NVIDIA TensorRT Inference Server

The NVIDIA TensorRT Inference Server provides a cloud inferencing solution optimized for NVIDIA GPUs. The server provides an inference service via an HTTP or gRPC endpoint, allowing remote clients to request inferencing for any model being managed by the server.

What’s New In 1.5.0

  • Added a new execution mode allows the inference server to start without loading any models from the model repository. Model loading and unloading is then controlled by a new GRPC/HTTP model control API.

  • Added a new instance-group mode allows TensorFlow models that explicitly distribute inferencing across multiple GPUs to run in that manner in the inference server.

  • Improved input/output tensor reshape to allow variable-sized dimensions in tensors being reshaped.

  • Added a C++ wrapper around the custom backend C API to simplify the creation of custom backends. This wrapper is included in the custom backend SDK.

  • Improved the accuracy of the compute statistic reported for inference requests. Previously the compute statistic included some additional time beyond the actual compute time.

  • The performance client, perf_client, now reports more information for ensemble models, including statistics for all contained models and the entire ensemble.

Features

  • Multiple framework support. The server can manage any number and mix of models (limited by system disk and memory resources). Supports TensorRT, TensorFlow GraphDef, TensorFlow SavedModel, ONNX, PyTorch, and Caffe2 NetDef model formats. Also supports TensorFlow-TensorRT integrated models. Variable-size input and output tensors are allowed if supported by the framework. See Capabilities for detailed support information for each framework.

  • Concurrent model execution support.
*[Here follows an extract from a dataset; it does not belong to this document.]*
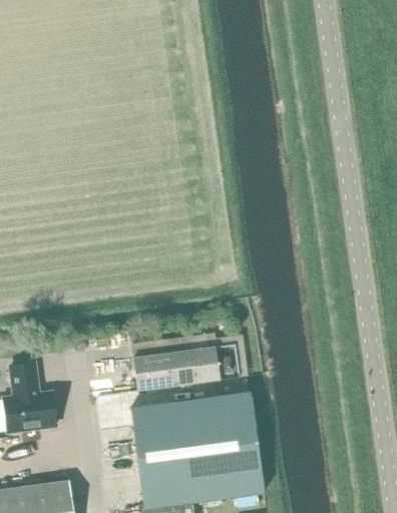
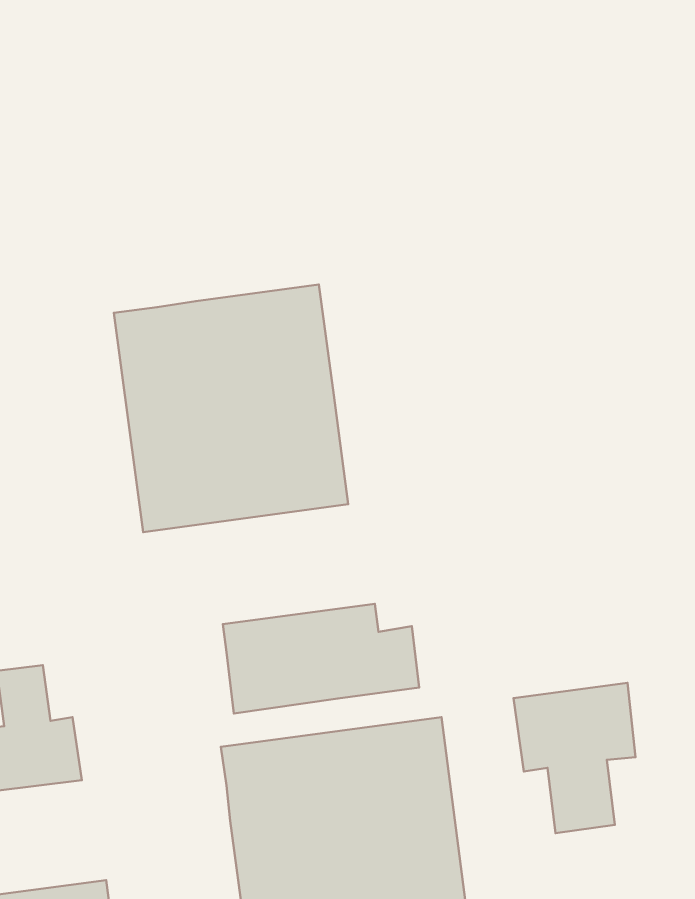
building: none -> [114,285,348,532]
building: none -> [514,683,636,833]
Multiple models (or multiple instances of the same model) can run simultaneously on the same GPU.

  • Batching support. For models that support batching, the server can accept requests for a batch of inputs and respond with the corresponding batch of outputs. The inference server also supports multiple scheduling and batching algorithms that combine individual inference requests together to improve inference throughput. These scheduling and batching decisions are transparent to the client requesting inference.
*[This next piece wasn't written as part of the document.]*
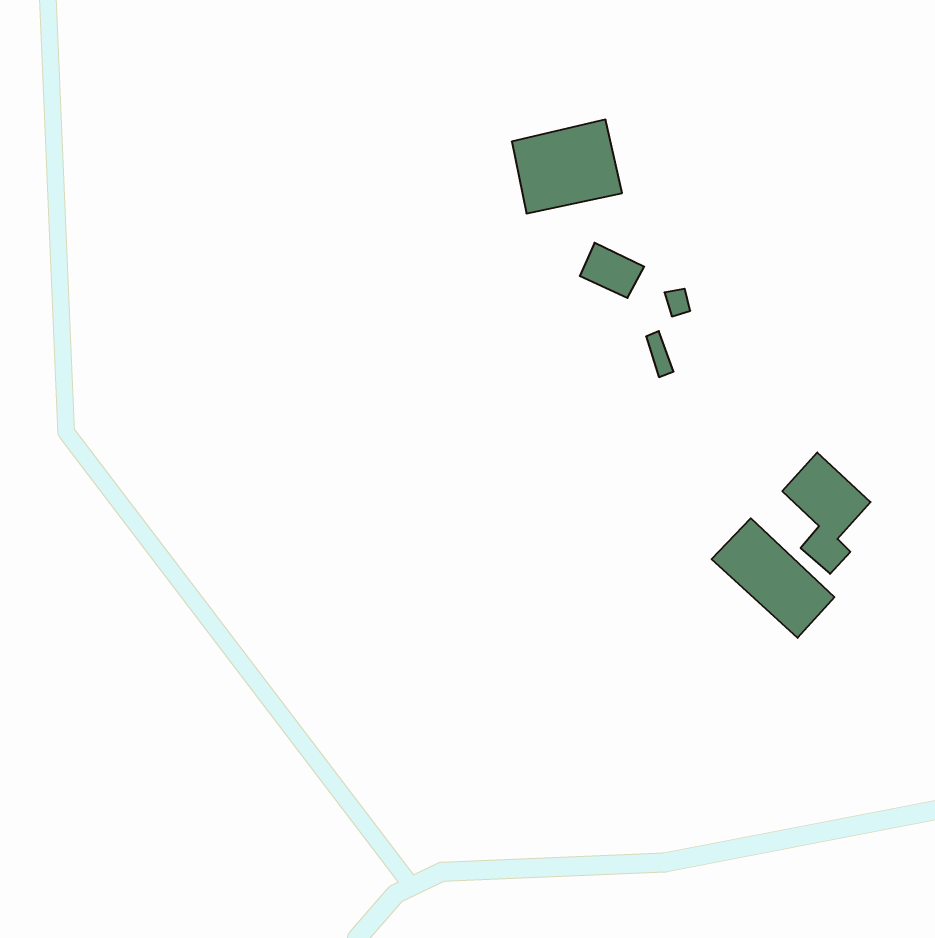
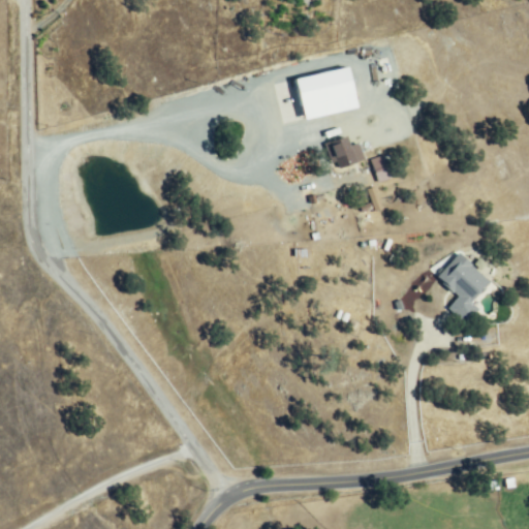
building: [712,518,834,638] -> none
  • Custom backend support. The inference server allows individual models to be implemented with custom backends instead of by a deep-learning framework. With a custom backend a model can implement any logic desired, while still benefiting from the GPU support, concurrent execution, dynamic batching and other features provided by the server.

  • Ensemble support. An ensemble represents a pipeline of one or more models and the connection of input and output tensors between those models. A single inference request to an ensemble will trigger the execution of the entire pipeline.

  • Multi-GPU support. The server can distribute inferencing across all system GPUs.

  • The inference server provides multiple modes for model management. These model management modes allow for both implicit and explicit loading and unloading of models without requiring a server restart.

  • Model repositories may reside on a locally accessible file system (e.g. NFS) or in Google Cloud Storage.

  • Readiness and liveness health endpoints suitable for any orchestration or deployment framework, such as Kubernetes.

  • Metrics indicating GPU utilization, server throughput, and server latency.